Again, the other variables are omitted for the moment to concentrate on the two main carriers, but you can add pl back into the return to see where the carrier may have spread the virus to Usr1.

And again, if we're looking for person-to-person transfer, then the query misses that overlap check between Usr1 and Carrier, and doesn't even check that carrier is sick, both of these checks were present in our earlier query in step 2, but were omitted here.. Maybe that's something that needs to be added back in.

4. Find out who needs to be isolated

This is about finding, from Usr1, which other users they have been in direct contact with since getting sick, so this is again about some simple pattern matching and application of overlap logic.

If we did a literal translation from the original query to Cypher, we would get this:

MATCH (p:Person {ID:2020020201})-[stay1:stay]->(pl:Place)<-[stay2:stay]-(shouldIsolate:Person)
WHERE stay2.start_time < stay1.start_time AND stay2.end_time < stay1.end_time
 RETURN pl, shouldIsolate

This should get us the persons who may have been infected and the place of infection, but again there are several things wrong with this query and we get 0 results:

  1. We don't have the result data in the provided dataset. According to the original site,

We can see that Usr1 and Usr2 have connected with each other in a Community A in Heping District, Tianjin, which made Usr2 a suspicious case.

But we don't have any data that connects Usr2 to Community A in Heping District. Look at User2 data on the site, that data is missing, it only shows them at Shopping Mall Area A. I can't find any other link on the page to a fuller dataset, so there's nothing to be done.

  1. The inequality bounds are wrong again. They're still exclusive, they need to be inclusive.

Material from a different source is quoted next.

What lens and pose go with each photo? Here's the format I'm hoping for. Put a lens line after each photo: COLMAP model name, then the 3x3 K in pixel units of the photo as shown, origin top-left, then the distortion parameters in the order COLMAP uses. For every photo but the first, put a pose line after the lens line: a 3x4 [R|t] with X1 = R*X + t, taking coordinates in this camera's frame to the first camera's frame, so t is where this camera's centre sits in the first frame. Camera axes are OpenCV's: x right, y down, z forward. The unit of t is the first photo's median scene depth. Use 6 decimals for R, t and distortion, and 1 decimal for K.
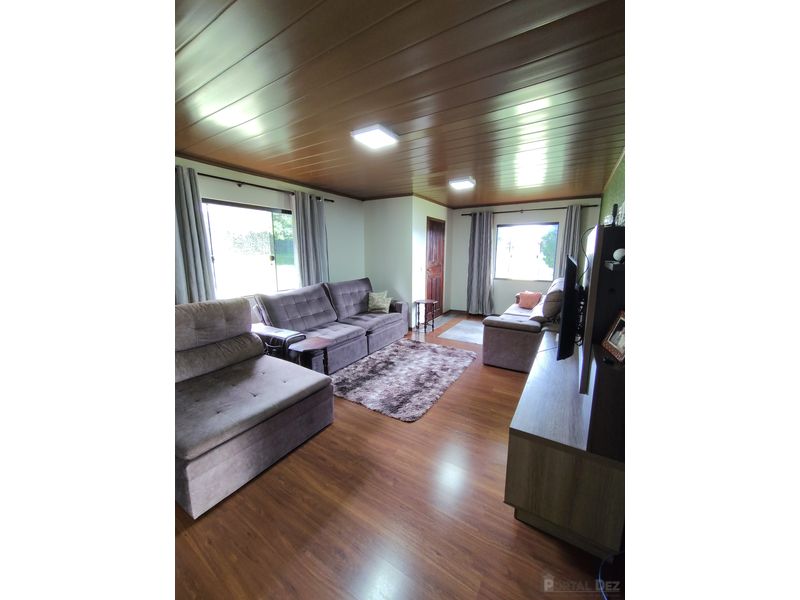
lens RADIAL K [[273.0, 0, 400.0], [0, 273.0, 300.0], [0, 0, 1]] dist [-0.010595, 0.000143]
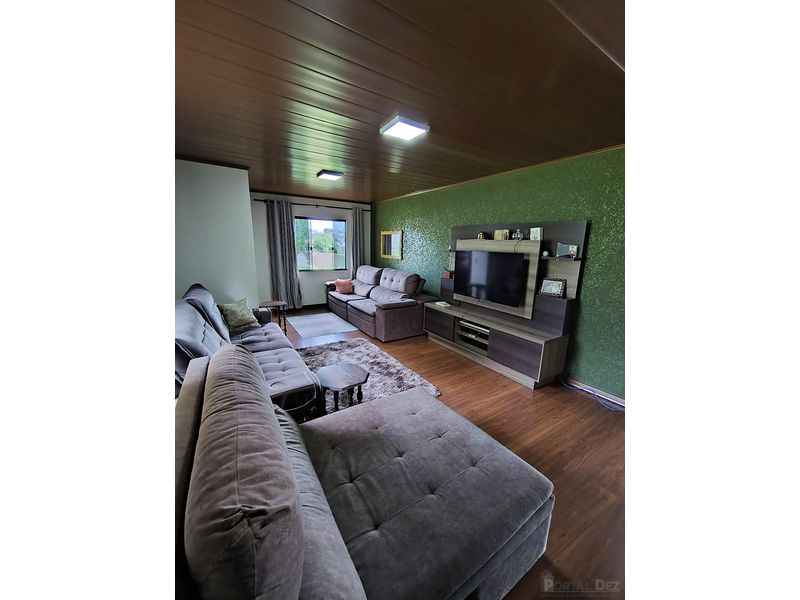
lens RADIAL K [[273.0, 0, 400.0], [0, 273.0, 300.0], [0, 0, 1]] dist [-0.010595, 0.000143]
pose [[0.425742, -0.170417, 0.888651, -0.688536], [0.132818, 0.983236, 0.124924, -0.084182], [-0.895043, 0.064843, 0.441240, 0.411499]]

  2. The overlap logic is wrong again. The original query is only looking for one particular kind of overlap, where the shouldIsolate person arrived before Usr1, and left before Usr1, leaving out 3 other kinds of overlap that could happen.

Let's fix this.

First let's address the inequality bounds and overlap logic, exactly the same was as we did above:

MATCH (p:Person {ID:2020020201})-[stay1:stay]->(pl:Place)<-[stay2:stay]-(shouldIsolate:Person)
WHERE apoc.coll.max([stay1.start_time.epochMillis, stay2.start_time.epochMillis]) <= apoc.coll.min([stay1.end_time.epochMillis, stay2.end_time.epochMillis])
 RETURN pl, shouldIsolate

This returns us something more expected:

│"pl"                           │"shouldIsolate"                                                     │
│{"name":"Shopping mall Area A"}│{"HealthStatus":"Sick","ID":2020020205}                             │
│{"name":"Shopping mall Area A"}│{"HealthStatus":"Sick","ConfirmedTime":"2020-01-25","ID":2020020202}│

We see our connection to our prior supposed spreader, Usr5, as well as the expected result of Usr2, who we note is now sick and was confirmed later at 1-25. They probably know by now to isolate, but had this data been available sooner, perhaps a warning may have reached this individual sooner, preventing any additional spread while they were infected and contagious but undiagnosed.

So since we see Usr2 in here, perhaps the error with the dataset we noted above isn't really a dataset omission...perhaps it was an error in the place name in the expected results text I quoted earlier. Perhaps it was meant to be Shopping Mall Area A instead. That would make sense.

We've fixed the overlap logic, but perhaps there's more to be done here. If we can positively identify when Usr1 was likely infected, then we can further narrow the dates in the query so that we exclude stay dates from before they were infected. As it is now, this query would be used to warn everyone that the user has been in contact with, including contact from before they were infected, and that may be far too wide of a net to throw.

1 Like

I added an analysis here from the site, but I see no sign of query-6, I only see up to query-4.